§ **What to produce**
Below are entries. Copy exactly the lines running from the line that holds "nucleated RBC" to the line that holds "ClitellumBody setae |", with both ends included.

##### Data for review #####

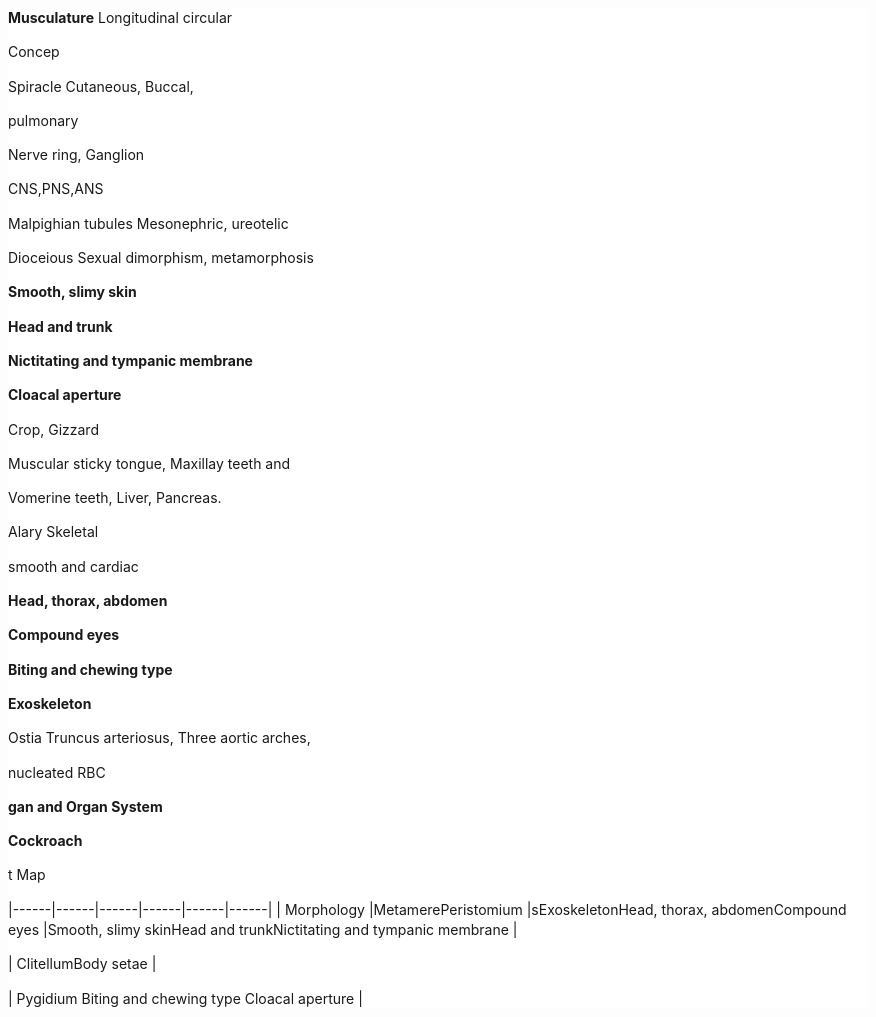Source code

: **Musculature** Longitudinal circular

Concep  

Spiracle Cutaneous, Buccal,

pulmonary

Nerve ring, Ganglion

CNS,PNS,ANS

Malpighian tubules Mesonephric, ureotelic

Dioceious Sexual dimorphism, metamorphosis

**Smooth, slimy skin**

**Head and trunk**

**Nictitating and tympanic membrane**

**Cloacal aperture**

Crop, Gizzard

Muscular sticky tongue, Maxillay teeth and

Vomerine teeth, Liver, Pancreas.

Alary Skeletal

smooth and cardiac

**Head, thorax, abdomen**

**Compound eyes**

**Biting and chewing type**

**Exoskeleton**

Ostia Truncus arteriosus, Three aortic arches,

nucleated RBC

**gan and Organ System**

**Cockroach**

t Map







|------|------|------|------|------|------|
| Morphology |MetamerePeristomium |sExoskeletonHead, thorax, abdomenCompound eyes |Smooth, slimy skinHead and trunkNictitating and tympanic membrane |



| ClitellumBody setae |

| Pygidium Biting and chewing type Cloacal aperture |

#####
##### Data for review #####

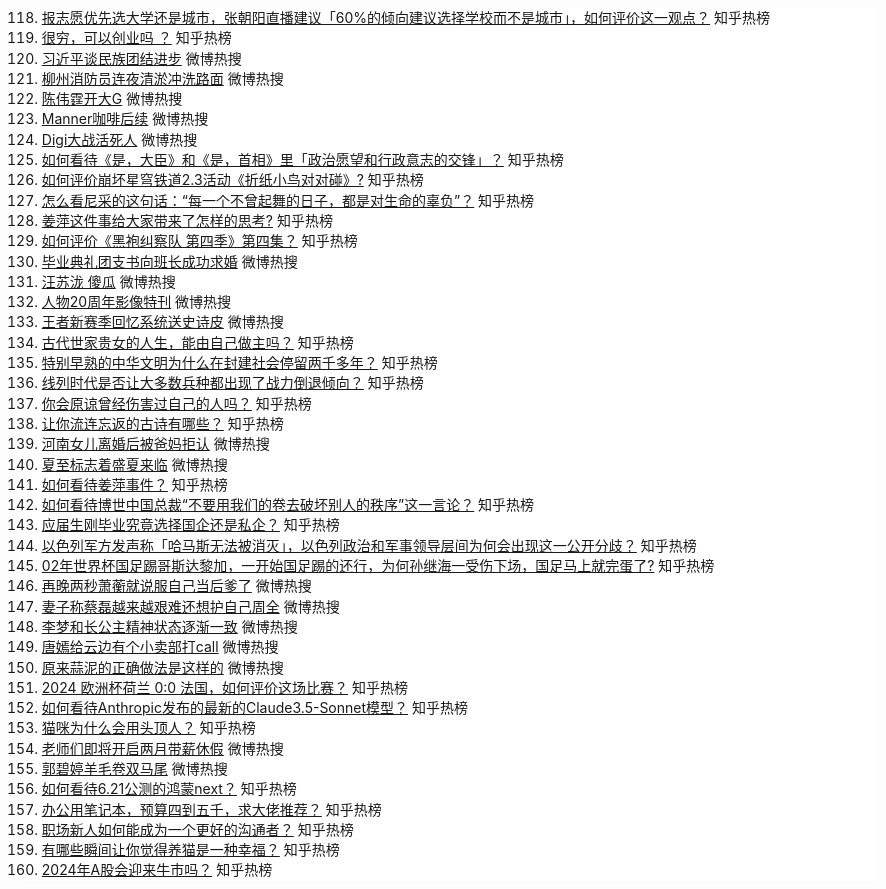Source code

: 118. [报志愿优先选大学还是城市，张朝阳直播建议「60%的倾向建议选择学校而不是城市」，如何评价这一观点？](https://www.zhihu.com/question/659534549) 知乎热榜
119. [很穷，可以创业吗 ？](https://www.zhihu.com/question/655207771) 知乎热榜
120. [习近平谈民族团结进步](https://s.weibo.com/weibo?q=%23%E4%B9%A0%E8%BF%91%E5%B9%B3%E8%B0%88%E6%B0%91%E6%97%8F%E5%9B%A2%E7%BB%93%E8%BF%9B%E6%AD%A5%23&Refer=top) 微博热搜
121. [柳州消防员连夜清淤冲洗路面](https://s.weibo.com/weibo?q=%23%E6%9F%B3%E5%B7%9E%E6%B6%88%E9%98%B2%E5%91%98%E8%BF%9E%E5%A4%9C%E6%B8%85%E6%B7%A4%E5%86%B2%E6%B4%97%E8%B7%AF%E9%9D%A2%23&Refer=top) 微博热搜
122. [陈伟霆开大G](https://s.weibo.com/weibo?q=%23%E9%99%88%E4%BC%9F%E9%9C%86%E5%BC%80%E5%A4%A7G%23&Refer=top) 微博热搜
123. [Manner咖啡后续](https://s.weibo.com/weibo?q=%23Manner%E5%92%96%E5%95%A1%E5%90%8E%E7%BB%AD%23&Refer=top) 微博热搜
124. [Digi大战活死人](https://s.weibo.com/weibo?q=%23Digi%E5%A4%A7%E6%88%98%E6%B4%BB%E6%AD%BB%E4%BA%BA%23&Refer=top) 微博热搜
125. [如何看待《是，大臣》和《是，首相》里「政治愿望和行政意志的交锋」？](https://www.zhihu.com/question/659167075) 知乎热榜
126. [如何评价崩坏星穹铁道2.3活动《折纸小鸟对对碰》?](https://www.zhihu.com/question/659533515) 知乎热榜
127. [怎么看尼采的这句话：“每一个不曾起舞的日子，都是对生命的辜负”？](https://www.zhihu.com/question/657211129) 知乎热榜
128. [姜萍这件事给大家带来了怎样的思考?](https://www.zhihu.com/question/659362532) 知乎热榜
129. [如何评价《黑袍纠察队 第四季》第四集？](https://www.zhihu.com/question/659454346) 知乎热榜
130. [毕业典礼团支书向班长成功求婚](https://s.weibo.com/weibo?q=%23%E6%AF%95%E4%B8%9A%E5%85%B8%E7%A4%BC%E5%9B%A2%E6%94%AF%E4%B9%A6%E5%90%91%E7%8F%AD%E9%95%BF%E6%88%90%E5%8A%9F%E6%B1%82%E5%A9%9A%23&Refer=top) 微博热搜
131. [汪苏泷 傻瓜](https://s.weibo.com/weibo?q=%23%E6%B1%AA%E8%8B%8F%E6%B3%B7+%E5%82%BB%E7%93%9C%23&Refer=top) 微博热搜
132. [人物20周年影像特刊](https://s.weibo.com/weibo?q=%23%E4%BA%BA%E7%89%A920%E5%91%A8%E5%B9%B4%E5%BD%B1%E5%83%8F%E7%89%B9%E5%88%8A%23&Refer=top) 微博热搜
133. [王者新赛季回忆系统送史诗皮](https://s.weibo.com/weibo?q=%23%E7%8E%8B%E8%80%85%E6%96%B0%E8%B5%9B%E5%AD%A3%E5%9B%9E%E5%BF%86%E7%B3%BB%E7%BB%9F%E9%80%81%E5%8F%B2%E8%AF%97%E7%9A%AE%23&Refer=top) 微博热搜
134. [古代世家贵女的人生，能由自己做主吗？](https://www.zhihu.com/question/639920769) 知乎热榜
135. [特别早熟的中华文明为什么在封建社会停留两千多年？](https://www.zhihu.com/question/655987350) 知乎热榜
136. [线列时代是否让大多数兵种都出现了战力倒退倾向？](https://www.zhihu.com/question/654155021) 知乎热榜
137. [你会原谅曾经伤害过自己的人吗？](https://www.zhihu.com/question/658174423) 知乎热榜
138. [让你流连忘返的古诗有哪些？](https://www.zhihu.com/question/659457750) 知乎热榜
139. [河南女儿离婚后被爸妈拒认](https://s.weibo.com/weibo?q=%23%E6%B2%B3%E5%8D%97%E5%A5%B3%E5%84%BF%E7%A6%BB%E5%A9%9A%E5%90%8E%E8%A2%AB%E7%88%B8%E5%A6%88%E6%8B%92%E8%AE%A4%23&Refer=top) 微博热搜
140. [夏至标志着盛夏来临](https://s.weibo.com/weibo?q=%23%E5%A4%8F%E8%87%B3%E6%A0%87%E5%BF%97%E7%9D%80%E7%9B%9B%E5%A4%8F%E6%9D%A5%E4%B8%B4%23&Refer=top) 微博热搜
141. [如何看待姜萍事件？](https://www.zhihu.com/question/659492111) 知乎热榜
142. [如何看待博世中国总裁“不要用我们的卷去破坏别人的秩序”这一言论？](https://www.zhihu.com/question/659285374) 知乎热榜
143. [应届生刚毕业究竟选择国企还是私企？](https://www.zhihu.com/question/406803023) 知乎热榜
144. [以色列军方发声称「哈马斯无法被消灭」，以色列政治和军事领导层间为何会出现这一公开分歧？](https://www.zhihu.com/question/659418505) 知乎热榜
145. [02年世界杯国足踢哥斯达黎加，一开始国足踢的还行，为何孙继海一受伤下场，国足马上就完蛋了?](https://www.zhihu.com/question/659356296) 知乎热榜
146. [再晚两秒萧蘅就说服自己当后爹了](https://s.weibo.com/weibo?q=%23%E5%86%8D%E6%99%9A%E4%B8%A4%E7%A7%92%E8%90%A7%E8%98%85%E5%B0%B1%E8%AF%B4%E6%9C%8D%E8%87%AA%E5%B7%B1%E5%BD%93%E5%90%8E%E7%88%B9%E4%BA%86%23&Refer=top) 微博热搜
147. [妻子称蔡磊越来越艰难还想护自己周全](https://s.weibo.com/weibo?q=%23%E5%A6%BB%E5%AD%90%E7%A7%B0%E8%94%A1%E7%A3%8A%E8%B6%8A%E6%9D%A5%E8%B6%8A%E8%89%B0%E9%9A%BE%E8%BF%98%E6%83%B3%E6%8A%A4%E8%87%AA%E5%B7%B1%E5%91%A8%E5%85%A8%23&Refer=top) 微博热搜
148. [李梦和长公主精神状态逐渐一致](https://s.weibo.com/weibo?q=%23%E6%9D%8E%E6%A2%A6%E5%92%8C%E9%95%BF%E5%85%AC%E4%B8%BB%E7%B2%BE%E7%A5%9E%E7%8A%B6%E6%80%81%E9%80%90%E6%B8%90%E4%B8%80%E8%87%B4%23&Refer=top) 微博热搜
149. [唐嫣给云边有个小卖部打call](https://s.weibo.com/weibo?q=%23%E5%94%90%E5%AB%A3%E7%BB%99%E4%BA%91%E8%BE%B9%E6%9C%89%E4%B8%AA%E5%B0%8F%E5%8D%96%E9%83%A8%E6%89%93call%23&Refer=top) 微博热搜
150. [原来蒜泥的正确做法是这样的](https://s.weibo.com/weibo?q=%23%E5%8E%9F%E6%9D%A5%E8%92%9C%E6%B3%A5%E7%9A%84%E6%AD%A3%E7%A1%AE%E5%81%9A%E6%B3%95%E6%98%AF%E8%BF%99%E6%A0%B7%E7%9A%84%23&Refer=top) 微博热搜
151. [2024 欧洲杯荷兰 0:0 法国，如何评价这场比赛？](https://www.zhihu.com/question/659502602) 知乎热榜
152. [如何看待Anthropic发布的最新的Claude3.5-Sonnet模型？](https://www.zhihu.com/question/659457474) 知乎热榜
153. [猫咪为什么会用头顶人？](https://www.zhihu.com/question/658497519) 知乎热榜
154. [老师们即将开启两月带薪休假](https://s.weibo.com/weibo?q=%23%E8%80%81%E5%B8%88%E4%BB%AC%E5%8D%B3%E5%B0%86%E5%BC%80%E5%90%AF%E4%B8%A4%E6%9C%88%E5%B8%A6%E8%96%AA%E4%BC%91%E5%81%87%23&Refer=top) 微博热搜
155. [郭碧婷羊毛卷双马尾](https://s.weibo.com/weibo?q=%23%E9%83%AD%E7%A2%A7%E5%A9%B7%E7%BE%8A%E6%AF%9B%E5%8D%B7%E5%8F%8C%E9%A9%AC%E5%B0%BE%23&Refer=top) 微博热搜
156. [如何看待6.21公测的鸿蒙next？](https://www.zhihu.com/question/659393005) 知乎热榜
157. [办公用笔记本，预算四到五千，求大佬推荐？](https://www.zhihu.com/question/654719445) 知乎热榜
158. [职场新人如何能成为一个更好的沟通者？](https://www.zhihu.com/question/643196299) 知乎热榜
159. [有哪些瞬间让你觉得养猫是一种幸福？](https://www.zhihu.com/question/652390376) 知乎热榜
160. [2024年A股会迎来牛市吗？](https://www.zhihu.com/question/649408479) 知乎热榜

#####

§ **Completed exercise**
nucleated RBC

**gan and Organ System**

**Cockroach**

t Map







|------|------|------|------|------|------|
| Morphology |MetamerePeristomium |sExoskeletonHead, thorax, abdomenCompound eyes |Smooth, slimy skinHead and trunkNictitating and tympanic membrane |



| ClitellumBody setae |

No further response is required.